PROXY_LIST = '/path/to/proxy/list.txt'
# Proxy mode
# 0 = Every requests have different proxy
# 1 = Take only one proxy from the list and assign it to every requests
# 2 = Put a custom proxy to use in the settings
PROXY_MODE = 0
# If proxy mode is 2 uncomment this sentence :
#CUSTOM_PROXY = "http://host1:port"
@i-chaochen thank you for the kind words and the questions.
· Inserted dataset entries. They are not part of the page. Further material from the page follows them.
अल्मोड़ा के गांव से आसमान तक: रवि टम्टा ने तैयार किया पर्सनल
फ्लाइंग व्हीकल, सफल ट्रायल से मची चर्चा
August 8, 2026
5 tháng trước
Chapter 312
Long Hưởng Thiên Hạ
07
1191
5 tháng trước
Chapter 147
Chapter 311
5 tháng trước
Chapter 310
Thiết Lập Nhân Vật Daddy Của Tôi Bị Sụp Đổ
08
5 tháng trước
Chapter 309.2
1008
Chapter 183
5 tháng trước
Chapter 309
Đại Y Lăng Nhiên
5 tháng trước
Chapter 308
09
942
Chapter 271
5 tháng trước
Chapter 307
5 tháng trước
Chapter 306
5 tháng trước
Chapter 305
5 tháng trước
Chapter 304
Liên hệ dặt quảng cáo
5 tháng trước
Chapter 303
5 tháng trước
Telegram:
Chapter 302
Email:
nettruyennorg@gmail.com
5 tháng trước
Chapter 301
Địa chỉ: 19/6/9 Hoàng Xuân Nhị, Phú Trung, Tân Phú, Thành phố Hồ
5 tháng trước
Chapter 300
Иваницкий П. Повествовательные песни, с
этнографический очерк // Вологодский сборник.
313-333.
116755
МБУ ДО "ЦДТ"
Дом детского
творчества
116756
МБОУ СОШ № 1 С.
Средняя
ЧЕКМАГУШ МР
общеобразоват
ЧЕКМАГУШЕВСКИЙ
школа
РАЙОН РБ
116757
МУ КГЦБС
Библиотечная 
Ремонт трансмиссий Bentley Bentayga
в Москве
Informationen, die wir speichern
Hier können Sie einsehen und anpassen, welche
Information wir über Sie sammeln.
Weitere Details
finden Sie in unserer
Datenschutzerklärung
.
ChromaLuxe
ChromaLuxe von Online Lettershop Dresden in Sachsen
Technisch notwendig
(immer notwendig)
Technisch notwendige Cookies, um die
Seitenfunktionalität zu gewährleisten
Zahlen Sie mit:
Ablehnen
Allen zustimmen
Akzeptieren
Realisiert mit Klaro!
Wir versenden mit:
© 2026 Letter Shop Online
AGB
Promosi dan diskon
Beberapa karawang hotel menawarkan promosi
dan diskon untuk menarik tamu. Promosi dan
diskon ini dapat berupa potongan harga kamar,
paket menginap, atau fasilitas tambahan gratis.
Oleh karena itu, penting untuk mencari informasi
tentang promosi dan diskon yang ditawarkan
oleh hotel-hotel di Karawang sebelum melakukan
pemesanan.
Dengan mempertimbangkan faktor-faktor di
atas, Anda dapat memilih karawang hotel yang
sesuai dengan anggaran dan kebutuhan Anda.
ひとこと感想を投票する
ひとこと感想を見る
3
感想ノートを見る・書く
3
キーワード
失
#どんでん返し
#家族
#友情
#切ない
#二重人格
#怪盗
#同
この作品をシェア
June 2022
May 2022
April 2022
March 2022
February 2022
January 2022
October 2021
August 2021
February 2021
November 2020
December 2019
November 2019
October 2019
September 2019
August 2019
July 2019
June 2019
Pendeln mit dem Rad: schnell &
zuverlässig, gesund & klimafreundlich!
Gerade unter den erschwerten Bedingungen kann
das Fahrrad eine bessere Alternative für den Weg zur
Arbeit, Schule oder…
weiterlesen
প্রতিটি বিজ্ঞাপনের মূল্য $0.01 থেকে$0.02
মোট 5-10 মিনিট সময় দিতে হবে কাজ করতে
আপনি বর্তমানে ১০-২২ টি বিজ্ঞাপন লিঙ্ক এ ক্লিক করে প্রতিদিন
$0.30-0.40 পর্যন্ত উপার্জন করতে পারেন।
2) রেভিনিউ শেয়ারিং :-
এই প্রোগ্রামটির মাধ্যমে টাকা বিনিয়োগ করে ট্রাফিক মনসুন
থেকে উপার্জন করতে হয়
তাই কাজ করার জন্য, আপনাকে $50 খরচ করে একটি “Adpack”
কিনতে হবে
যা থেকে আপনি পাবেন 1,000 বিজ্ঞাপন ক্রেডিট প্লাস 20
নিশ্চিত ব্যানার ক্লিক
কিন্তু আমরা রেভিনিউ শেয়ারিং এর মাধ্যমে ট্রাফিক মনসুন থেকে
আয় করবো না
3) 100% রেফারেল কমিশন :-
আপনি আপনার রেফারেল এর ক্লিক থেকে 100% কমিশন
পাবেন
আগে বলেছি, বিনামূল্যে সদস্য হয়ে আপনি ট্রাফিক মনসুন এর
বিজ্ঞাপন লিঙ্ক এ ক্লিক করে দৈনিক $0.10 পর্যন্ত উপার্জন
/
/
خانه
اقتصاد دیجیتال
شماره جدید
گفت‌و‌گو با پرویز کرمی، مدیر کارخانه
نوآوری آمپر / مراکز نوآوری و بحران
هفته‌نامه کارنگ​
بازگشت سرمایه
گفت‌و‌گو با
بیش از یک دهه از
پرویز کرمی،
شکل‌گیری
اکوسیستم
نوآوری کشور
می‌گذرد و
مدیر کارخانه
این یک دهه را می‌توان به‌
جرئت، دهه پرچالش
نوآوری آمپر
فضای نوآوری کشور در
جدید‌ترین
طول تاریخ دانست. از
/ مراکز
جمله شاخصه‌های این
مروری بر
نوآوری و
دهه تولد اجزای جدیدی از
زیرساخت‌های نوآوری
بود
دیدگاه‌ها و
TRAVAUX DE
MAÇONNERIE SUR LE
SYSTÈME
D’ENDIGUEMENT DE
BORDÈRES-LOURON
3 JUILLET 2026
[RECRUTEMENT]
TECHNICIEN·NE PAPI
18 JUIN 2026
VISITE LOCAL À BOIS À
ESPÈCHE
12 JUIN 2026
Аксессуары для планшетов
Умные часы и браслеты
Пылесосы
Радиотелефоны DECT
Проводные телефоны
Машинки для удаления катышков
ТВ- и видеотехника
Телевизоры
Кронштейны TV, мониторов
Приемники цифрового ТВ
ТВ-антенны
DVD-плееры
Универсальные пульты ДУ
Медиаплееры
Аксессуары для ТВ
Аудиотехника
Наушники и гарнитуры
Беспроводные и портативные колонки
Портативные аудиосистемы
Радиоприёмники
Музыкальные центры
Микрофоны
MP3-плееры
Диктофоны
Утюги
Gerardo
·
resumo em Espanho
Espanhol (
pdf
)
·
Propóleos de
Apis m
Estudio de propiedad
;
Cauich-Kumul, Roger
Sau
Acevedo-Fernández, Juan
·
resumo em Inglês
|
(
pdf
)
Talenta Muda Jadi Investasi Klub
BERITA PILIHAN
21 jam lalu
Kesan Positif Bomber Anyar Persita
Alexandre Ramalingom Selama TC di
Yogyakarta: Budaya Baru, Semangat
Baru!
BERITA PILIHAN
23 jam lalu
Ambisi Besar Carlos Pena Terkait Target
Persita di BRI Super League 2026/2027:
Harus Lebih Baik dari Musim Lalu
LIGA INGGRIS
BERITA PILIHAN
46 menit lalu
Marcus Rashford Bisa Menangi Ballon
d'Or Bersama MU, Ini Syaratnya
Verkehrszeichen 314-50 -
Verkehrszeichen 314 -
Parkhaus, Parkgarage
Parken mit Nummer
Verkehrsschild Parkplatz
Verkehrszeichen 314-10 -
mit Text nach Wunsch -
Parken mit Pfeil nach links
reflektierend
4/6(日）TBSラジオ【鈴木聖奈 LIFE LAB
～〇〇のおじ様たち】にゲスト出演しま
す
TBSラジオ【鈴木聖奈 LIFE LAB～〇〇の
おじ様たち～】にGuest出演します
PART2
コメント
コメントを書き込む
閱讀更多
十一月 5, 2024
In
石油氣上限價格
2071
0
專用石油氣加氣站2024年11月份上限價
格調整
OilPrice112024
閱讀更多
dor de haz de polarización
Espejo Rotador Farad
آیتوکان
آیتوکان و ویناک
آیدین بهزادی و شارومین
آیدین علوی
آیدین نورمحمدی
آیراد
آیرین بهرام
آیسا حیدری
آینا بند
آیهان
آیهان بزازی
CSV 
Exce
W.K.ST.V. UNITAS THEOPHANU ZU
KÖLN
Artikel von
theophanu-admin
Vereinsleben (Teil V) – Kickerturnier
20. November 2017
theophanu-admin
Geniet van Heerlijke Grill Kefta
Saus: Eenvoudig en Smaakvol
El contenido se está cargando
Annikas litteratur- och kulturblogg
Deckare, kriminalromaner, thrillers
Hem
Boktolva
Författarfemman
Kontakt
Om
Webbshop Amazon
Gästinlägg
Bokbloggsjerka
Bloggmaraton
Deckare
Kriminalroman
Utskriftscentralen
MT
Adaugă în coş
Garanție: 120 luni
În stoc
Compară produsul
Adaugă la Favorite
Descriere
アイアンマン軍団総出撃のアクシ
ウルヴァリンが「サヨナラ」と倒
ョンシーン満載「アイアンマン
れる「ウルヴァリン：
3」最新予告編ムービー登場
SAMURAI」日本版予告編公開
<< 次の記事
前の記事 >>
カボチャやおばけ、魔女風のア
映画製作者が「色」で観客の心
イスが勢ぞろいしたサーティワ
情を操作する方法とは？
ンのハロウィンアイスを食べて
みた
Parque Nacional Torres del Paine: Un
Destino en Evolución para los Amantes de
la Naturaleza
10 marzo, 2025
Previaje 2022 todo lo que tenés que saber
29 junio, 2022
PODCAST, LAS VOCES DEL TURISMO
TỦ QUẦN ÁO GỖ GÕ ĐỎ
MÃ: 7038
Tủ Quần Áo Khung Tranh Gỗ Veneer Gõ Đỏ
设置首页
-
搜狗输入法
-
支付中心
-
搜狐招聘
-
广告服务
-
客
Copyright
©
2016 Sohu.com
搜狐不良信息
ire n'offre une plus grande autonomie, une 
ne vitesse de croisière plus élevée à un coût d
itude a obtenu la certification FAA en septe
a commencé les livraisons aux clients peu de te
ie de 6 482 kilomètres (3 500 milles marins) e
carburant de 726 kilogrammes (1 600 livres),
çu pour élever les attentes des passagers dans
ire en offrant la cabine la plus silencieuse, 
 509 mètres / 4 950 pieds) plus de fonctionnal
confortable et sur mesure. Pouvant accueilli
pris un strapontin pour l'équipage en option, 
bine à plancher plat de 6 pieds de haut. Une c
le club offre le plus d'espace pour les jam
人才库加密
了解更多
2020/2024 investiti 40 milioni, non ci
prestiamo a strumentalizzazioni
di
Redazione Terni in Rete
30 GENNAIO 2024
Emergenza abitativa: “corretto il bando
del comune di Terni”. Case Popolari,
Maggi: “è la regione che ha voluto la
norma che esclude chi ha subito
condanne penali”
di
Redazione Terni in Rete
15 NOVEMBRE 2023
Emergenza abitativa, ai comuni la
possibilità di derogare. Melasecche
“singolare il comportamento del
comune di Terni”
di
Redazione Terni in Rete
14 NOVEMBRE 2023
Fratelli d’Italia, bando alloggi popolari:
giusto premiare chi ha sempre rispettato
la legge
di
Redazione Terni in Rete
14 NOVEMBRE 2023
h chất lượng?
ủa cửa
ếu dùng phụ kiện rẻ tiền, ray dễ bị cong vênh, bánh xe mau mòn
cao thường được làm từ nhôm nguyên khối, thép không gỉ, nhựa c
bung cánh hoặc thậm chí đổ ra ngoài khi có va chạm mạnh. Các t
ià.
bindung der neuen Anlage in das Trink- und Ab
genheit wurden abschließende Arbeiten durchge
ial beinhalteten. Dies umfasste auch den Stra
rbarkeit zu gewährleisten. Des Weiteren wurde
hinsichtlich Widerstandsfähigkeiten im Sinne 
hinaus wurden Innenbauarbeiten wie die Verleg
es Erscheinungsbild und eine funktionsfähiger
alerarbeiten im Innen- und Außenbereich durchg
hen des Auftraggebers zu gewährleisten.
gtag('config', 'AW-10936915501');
Docs could definitely be better for this project, I agree.
Do I need to first pip install scrapy_proxies, and then I add RANDOM_UA_PER_PROXY = True in my setting.py? or it is already included and I can add RANDOM_UA_PER_PROXY = True directly.
Yeah, scrapy_proxies
is not listed in project requirements and you would need to install it separately.
Also, for scrapy_proxies priority, do I need to add another DOWNLOADER_MIDDLEWARE for scrapy-proxies? I mean there will be two DOWNLOADER_MIDDLEWARES, respectively. And I then just set two priorities of fake-useragent are larger than scrapy-proxies, so I can have proxy + fake user agent together?
It seems so. Though, I have not used this combination of scrapy-fake-useragent and scrapy-proxies myself. I'd say do some experimentation with the middlewares setup while logging proxies and headers.
Hope that helps.
@alecxe Thanks. After reading your code and a couple of tries I think I figured it out and tested it OK.
RANDOM_UA_PER_PROXY = True
scrapy.Request(meta={'proxy'} : `your_proxy_address`)
But just need to remember, if we set RANDOM_UA_PER_PROXY = True
, the UA would be fixed for each request and only random for each proxy address.
Does it assign a different UA to each request? Does it assign a different UA to each request retry?